──────── Dataset excerpts

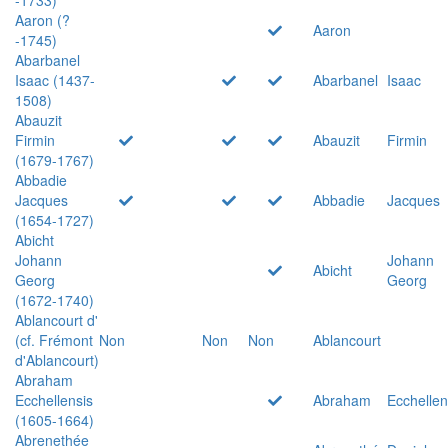
Aaron (?
Aaron
-1745)
Abarbanel
Isaac (1437-
Abarbanel
Isaac
1508)
Abauzit
Firmin
Abauzit
Firmin
(1679-1767)
Abbadie
Jacques
Abbadie
Jacques
(1654-1727)
Abicht
Johann
Johann
Abicht
Georg
Georg
(1672-1740)
Ablancourt d'
(cf. Frémont
Non
Non
Non
Ablancourt
d'Ablancourt)
Abraham
Ecchellensis
Abraham
Ecchellen
(1605-1664)
Abrenethée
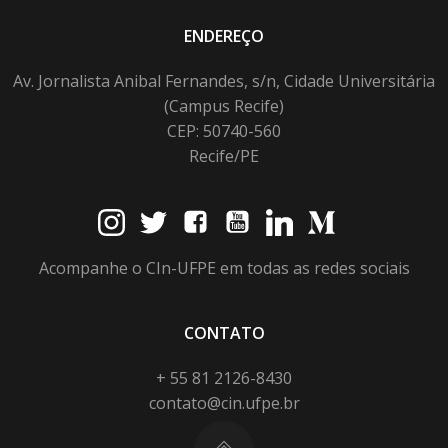
ENDEREÇO
Av. Jornalista Anibal Fernandes, s/n, Cidade Universitária
(Campus Recife)
CEP: 50740-560
Recife/PE
Acompanhe o CIn-UFPE em todas as redes sociais
CONTATO
+ 55 81 2126-8430
contato@cin.ufpe.br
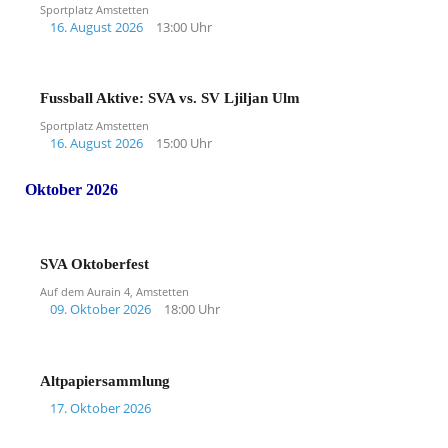
Sportplatz Amstetten
16. August 2026
13:00 Uhr
Fussball Aktive: SVA vs. SV Ljiljan Ulm
Sportplatz Amstetten
16. August 2026
15:00 Uhr
Oktober 2026
SVA Oktoberfest
Auf dem Aurain 4, Amstetten
09. Oktober 2026
18:00 Uhr
Altpapiersammlung
17. Oktober 2026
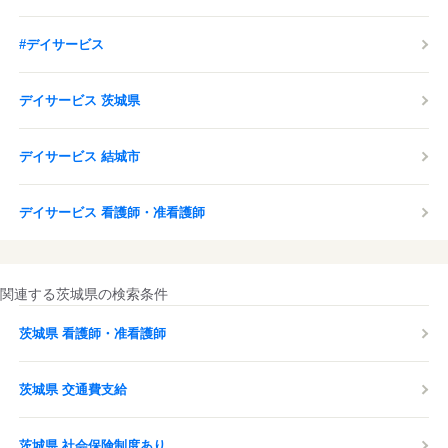
#デイサービス
デイサービス 茨城県
デイサービス 結城市
デイサービス 看護師・准看護師
関連する茨城県の検索条件
茨城県 看護師・准看護師
茨城県 交通費支給
茨城県 社会保険制度あり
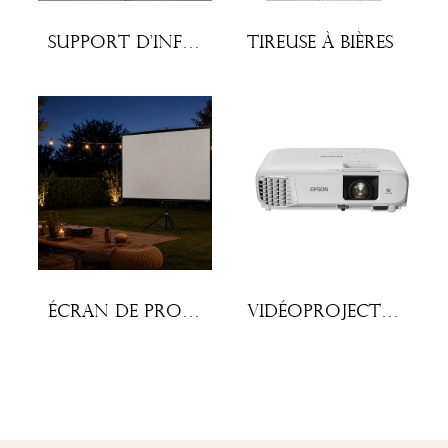
Support d’information
Tireuse à bières
Écran de projection sur pied
Vidéoprojecteur Epson EB FH-06 3500 Lumens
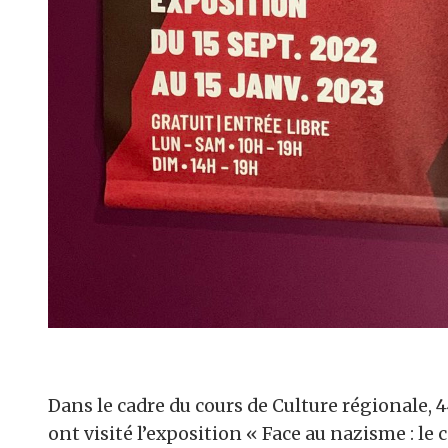
Dans le cadre du cours de Culture régionale, 
ont visité l’exposition « Face au nazisme : le 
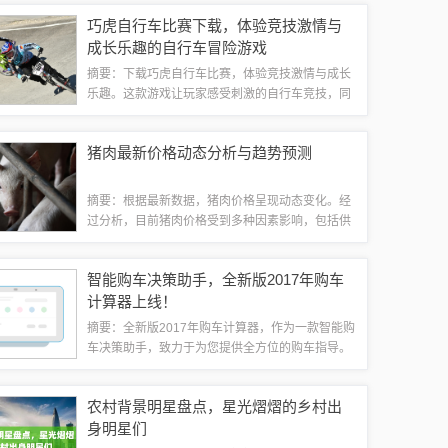
时，提供详细的职位描述和任职要求，以及薪资待
巧虎自行车比赛下载，体验竞技激情与
遇和福利。为泰州地区求职者提供最新的招聘信...
成长乐趣的自行车冒险游戏
摘要：下载巧虎自行车比赛，体验竞技激情与成长
乐趣。这款游戏让玩家感受刺激的自行车竞技，同
时注重玩家在比赛中的成长和乐趣。通过参与比
赛，玩家可以锻炼自己的反应能力和技巧，享受运
猪肉最新价格动态分析与趋势预测
动带来的快乐和挑战。在当今数字化时代，电子...
摘要：根据最新数据，猪肉价格呈现动态变化。经
过分析，目前猪肉价格受到多种因素影响，包括供
需关系、季节性因素以及市场走势等。整体而言，
猪肉价格仍在合理范围内波动。需要继续关注市场
智能购车决策助手，全新版2017年购车
动态，以获取更准确的猪肉价格信息。本文将...
计算器上线！
摘要：全新版2017年购车计算器，作为一款智能购
车决策助手，致力于为您提供全方位的购车指导。
通过简洁明了的操作界面，助您轻松计算购车预
算、贷款方案及保险费用等关键信息。这款计算器
农村背景明星盘点，星光熠熠的乡村出
将帮助您做出明智的购车决策，让您的购车...
身明星们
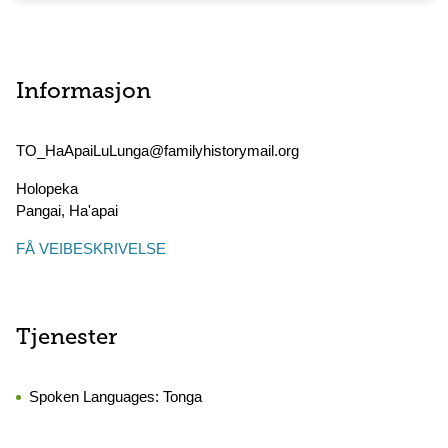
Informasjon
TO_HaApaiLuLunga@familyhistorymail.org
Holopeka
Pangai
,
Ha'apai
FÅ VEIBESKRIVELSE
Tjenester
Spoken Languages:
Tonga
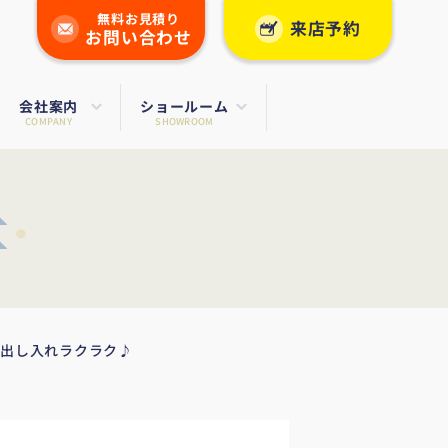
無料お見積り
来店予約
お問い合わせ
会社案内
ショールーム
COMPANY
SHOWROOM
で出し入れラクラク♪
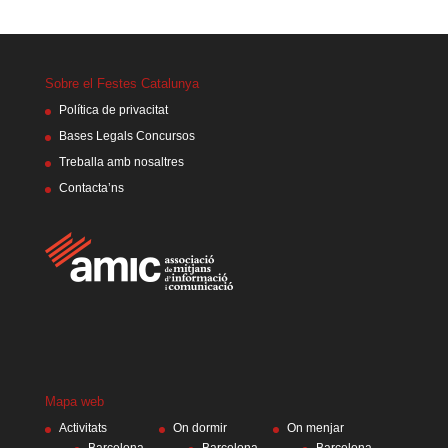
Sobre el Festes Catalunya
Política de privacitat
Bases Legals Concursos
Treballa amb nosaltres
Contacta’ns
Mapa web
Activitats
On dormir
On menjar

────────────────

Task directions —
Rewrite all of the data, replacing each "Uhr" with "h" and leaving everything else unchanged. Do not include the pictures in your answer.

Output below —
Aaron (?
Aaron
-1745)
Abarbanel
Isaac (1437-
Abarbanel
Isaac
1508)
Abauzit
Firmin
Abauzit
Firmin
(1679-1767)
Abbadie
Jacques
Abbadie
Jacques
(1654-1727)
Abicht
Johann
Johann
Abicht
Georg
Georg
(1672-1740)
Ablancourt d'
(cf. Frémont
Non
Non
Non
Ablancourt
d'Ablancourt)
Abraham
Ecchellensis
Abraham
Ecchellen
(1605-1664)
Abrenethée
ENDEREÇO
Av. Jornalista Anibal Fernandes, s/n, Cidade Universitária
(Campus Recife)
CEP: 50740-560
Recife/PE
Acompanhe o CIn-UFPE em todas as redes sociais
CONTATO
+ 55 81 2126-8430
contato@cin.ufpe.br
Sportplatz Amstetten
16. August 2026
13:00 h
Fussball Aktive: SVA vs. SV Ljiljan Ulm
Sportplatz Amstetten
16. August 2026
15:00 h
Oktober 2026
SVA Oktoberfest
Auf dem Aurain 4, Amstetten
09. Oktober 2026
18:00 h
Altpapiersammlung
17. Oktober 2026
#デイサービス
デイサービス 茨城県
デイサービス 結城市
デイサービス 看護師・准看護師
関連する茨城県の検索条件
茨城県 看護師・准看護師
茨城県 交通費支給
茨城県 社会保険制度あり
Support d’information
Tireuse à bières
Écran de projection sur pied
Vidéoprojecteur Epson EB FH-06 3500 Lumens
Dans le cadre du cours de Culture régionale, 
ont visité l’exposition « Face au nazisme : le 
时，提供详细的职位描述和任职要求，以及薪资待
巧虎自行车比赛下载，体验竞技激情与
遇和福利。为泰州地区求职者提供最新的招聘信...
成长乐趣的自行车冒险游戏
摘要：下载巧虎自行车比赛，体验竞技激情与成长
乐趣。这款游戏让玩家感受刺激的自行车竞技，同
时注重玩家在比赛中的成长和乐趣。通过参与比
赛，玩家可以锻炼自己的反应能力和技巧，享受运
猪肉最新价格动态分析与趋势预测
动带来的快乐和挑战。在当今数字化时代，电子...
摘要：根据最新数据，猪肉价格呈现动态变化。经
过分析，目前猪肉价格受到多种因素影响，包括供
需关系、季节性因素以及市场走势等。整体而言，
猪肉价格仍在合理范围内波动。需要继续关注市场
智能购车决策助手，全新版2017年购车
动态，以获取更准确的猪肉价格信息。本文将...
计算器上线！
摘要：全新版2017年购车计算器，作为一款智能购
车决策助手，致力于为您提供全方位的购车指导。
通过简洁明了的操作界面，助您轻松计算购车预
算、贷款方案及保险费用等关键信息。这款计算器
农村背景明星盘点，星光熠熠的乡村出
将帮助您做出明智的购车决策，让您的购车...
身明星们
Informasjon
TO_HaApaiLuLunga@familyhistorymail.org
Holopeka
Pangai
,
Ha'apai
FÅ VEIBESKRIVELSE
Tjenester
Spoken Languages:
Tonga
無料お見積り
来店予約
お問い合わせ
会社案内
ショールーム
COMPANY
SHOWROOM
で出し入れラクラク♪
Sobre el Festes Catalunya
Política de privacitat
Bases Legals Concursos
Treballa amb nosaltres
Contacta’ns
Mapa web
Activitats
On dormir
On menjar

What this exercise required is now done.